■ RECORDS PROVIDED:
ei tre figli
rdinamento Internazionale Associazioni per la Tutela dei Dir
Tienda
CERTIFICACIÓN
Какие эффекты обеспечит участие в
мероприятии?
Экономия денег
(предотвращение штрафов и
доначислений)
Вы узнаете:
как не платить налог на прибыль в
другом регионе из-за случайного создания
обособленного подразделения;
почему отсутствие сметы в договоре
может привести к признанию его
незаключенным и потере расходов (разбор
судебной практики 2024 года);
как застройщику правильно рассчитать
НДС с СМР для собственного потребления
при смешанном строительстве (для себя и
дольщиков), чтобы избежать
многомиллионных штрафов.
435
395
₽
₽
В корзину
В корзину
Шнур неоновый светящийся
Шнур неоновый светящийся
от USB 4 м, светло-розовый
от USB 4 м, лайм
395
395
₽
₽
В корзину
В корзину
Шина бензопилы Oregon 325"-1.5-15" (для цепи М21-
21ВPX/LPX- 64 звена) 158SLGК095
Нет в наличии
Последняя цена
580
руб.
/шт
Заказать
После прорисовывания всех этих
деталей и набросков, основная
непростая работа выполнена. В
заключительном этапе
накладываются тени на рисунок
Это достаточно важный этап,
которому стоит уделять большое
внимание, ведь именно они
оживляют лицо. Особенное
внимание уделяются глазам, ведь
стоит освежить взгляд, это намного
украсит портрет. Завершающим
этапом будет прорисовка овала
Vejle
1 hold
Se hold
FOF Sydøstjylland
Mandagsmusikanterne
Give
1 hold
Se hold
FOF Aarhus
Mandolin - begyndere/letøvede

---

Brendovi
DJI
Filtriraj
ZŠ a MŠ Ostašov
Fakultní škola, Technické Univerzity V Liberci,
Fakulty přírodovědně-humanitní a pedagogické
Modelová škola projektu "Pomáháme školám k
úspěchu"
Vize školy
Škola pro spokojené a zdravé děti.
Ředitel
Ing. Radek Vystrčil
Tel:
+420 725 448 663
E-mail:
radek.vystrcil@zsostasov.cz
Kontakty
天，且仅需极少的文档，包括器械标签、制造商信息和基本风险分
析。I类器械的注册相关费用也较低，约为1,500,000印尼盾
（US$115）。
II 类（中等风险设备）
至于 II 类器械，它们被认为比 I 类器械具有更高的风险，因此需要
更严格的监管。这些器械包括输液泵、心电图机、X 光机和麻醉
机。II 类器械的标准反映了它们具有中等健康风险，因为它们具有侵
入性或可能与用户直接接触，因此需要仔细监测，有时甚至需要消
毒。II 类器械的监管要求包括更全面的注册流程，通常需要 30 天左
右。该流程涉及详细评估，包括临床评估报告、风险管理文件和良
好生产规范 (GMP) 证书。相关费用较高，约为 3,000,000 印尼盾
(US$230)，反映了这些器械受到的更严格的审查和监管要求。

■ WHAT YOU HAVE TO DO: Copy out each line from the items above that contains the word "штрафов".

■ YOUR RESPONSE:
(предотвращение штрафов и
многомиллионных штрафов.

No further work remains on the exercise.